_Dataset items_:
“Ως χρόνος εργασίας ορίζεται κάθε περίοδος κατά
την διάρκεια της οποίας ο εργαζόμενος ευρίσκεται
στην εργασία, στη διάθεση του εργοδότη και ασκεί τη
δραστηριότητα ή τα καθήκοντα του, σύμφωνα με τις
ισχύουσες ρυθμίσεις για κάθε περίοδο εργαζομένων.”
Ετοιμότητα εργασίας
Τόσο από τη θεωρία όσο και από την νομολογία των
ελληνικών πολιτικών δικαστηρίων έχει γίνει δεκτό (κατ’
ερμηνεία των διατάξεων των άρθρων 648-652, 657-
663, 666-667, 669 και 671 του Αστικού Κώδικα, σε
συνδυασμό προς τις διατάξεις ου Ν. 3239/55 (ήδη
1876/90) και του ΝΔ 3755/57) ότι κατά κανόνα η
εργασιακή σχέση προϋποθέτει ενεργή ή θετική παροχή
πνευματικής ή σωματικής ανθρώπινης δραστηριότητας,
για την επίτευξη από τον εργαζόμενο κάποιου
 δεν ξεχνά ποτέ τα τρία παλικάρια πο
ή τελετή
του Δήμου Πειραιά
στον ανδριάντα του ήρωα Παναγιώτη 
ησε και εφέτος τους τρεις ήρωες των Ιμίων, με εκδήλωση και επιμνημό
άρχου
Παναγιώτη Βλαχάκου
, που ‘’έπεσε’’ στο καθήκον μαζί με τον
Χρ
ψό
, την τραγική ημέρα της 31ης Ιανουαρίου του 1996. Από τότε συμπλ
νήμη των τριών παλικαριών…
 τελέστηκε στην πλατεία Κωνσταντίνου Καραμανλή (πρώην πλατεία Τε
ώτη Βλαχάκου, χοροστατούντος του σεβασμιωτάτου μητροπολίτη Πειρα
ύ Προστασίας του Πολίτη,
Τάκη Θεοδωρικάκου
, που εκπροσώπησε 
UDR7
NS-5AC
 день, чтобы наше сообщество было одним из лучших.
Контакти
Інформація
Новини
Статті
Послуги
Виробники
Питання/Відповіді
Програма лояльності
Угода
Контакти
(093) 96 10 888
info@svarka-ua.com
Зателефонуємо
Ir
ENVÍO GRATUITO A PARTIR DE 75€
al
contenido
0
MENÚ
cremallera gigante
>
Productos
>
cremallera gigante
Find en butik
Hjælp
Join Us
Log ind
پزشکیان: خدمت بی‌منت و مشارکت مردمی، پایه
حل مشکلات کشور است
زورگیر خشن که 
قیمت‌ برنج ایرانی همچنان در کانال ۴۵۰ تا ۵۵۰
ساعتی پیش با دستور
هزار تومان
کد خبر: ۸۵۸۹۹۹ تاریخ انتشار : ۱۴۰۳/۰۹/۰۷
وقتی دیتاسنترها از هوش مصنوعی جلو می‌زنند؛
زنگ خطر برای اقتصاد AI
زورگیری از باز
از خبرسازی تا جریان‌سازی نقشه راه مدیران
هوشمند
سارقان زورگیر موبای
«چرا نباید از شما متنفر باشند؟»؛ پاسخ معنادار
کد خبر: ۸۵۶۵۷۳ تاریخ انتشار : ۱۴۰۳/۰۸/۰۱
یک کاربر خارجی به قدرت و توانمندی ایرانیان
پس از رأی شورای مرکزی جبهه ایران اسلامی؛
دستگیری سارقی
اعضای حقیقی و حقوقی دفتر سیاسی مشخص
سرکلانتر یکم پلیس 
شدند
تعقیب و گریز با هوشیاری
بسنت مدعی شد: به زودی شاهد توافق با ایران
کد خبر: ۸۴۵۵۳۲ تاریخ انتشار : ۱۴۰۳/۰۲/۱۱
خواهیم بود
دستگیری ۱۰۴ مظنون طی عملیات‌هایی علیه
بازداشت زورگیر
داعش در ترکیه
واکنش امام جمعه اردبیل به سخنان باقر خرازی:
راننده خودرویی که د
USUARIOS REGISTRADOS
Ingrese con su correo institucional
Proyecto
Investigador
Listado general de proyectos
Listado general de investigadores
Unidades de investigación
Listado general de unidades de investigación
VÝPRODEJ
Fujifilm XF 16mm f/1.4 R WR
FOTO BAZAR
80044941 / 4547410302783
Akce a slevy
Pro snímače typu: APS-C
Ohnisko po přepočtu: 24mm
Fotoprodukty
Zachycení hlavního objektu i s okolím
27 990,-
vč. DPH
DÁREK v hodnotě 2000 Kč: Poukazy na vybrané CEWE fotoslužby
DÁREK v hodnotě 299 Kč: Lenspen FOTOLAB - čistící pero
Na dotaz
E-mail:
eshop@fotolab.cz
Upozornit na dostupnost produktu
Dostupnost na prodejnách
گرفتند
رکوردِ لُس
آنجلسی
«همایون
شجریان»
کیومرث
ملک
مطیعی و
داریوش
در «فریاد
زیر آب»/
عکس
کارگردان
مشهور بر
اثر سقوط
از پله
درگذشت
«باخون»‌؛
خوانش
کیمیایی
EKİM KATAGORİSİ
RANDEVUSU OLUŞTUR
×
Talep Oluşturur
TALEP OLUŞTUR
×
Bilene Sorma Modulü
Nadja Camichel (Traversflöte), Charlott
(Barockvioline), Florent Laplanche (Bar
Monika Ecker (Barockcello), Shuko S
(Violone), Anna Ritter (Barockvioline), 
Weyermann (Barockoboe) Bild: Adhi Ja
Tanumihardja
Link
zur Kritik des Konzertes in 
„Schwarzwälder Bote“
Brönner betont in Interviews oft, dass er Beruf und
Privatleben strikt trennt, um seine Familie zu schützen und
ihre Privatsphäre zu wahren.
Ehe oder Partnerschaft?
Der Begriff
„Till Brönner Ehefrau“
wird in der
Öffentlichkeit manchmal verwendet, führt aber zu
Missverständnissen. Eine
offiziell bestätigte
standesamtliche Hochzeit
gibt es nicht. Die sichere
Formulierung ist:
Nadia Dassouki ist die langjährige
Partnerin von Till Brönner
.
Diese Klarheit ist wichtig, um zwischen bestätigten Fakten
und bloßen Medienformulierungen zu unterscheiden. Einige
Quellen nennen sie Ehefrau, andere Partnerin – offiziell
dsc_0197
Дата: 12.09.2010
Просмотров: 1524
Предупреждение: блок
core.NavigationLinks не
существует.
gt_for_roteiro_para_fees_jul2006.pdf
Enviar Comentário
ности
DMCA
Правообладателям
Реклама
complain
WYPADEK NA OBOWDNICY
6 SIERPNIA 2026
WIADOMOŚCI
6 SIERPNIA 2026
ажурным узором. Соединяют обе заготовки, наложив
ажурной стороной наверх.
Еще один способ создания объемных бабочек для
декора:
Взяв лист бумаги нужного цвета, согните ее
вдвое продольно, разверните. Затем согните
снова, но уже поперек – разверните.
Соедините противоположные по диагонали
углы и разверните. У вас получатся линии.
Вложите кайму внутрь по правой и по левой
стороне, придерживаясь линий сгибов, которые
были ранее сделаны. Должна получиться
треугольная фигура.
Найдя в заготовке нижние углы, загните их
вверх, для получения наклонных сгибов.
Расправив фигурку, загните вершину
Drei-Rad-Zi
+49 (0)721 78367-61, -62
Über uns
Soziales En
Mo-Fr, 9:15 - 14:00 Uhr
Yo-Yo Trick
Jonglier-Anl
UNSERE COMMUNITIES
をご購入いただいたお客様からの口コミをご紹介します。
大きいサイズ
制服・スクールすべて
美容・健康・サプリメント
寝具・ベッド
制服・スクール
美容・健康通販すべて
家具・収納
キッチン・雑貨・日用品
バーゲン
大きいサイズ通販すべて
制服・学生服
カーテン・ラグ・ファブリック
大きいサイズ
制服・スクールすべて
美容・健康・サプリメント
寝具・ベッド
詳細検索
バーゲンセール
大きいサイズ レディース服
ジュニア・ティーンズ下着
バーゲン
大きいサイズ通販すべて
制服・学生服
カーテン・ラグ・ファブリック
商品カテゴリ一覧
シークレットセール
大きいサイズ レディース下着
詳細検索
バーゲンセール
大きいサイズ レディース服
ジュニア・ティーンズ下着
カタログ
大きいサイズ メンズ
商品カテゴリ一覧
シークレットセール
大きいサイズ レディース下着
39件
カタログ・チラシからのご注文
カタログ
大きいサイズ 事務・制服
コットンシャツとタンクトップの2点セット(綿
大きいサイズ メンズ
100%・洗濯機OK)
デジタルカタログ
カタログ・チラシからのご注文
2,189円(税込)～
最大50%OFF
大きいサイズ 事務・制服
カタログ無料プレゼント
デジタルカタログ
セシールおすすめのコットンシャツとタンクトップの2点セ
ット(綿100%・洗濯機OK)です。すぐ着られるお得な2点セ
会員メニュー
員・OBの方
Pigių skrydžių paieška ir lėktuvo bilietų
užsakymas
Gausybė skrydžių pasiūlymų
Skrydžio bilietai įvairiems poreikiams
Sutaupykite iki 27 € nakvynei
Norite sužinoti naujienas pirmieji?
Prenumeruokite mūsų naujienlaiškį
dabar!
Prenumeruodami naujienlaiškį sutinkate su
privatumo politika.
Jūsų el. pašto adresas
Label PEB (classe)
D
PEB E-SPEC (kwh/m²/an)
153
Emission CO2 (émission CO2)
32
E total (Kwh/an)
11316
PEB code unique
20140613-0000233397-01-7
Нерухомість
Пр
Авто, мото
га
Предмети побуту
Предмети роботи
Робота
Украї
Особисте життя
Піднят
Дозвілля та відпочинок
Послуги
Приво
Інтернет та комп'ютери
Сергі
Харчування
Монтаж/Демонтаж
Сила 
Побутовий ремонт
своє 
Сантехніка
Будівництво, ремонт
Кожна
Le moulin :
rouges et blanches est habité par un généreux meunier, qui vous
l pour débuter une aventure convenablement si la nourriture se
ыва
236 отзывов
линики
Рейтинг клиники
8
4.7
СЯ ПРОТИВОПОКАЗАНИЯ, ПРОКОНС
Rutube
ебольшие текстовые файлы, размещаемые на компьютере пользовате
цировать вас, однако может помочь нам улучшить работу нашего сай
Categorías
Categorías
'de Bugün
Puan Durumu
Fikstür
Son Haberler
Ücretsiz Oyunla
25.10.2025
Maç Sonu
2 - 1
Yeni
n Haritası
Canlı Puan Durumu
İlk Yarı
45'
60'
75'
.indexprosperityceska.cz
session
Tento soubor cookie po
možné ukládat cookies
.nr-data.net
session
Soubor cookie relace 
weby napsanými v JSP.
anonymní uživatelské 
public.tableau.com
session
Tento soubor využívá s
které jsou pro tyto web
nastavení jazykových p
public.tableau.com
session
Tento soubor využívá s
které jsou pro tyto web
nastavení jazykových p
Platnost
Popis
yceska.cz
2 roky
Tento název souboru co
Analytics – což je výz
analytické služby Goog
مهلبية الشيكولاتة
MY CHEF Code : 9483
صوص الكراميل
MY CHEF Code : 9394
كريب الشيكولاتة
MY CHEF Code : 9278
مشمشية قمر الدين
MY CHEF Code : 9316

_What is expected_: Each line in the entries above, starting at the line with "واکنش امام جمعه" and ending at the line with "DÁREK v hodnotě 2000", is to be printed exactly, and only those lines.

_Answer to this problem_:
واکنش امام جمعه اردبیل به سخنان باقر خرازی:
راننده خودرویی که د
USUARIOS REGISTRADOS
Ingrese con su correo institucional
Proyecto
Investigador
Listado general de proyectos
Listado general de investigadores
Unidades de investigación
Listado general de unidades de investigación
VÝPRODEJ
Fujifilm XF 16mm f/1.4 R WR
FOTO BAZAR
80044941 / 4547410302783
Akce a slevy
Pro snímače typu: APS-C
Ohnisko po přepočtu: 24mm
Fotoprodukty
Zachycení hlavního objektu i s okolím
27 990,-
vč. DPH
DÁREK v hodnotě 2000 Kč: Poukazy na vybrané CEWE fotoslužby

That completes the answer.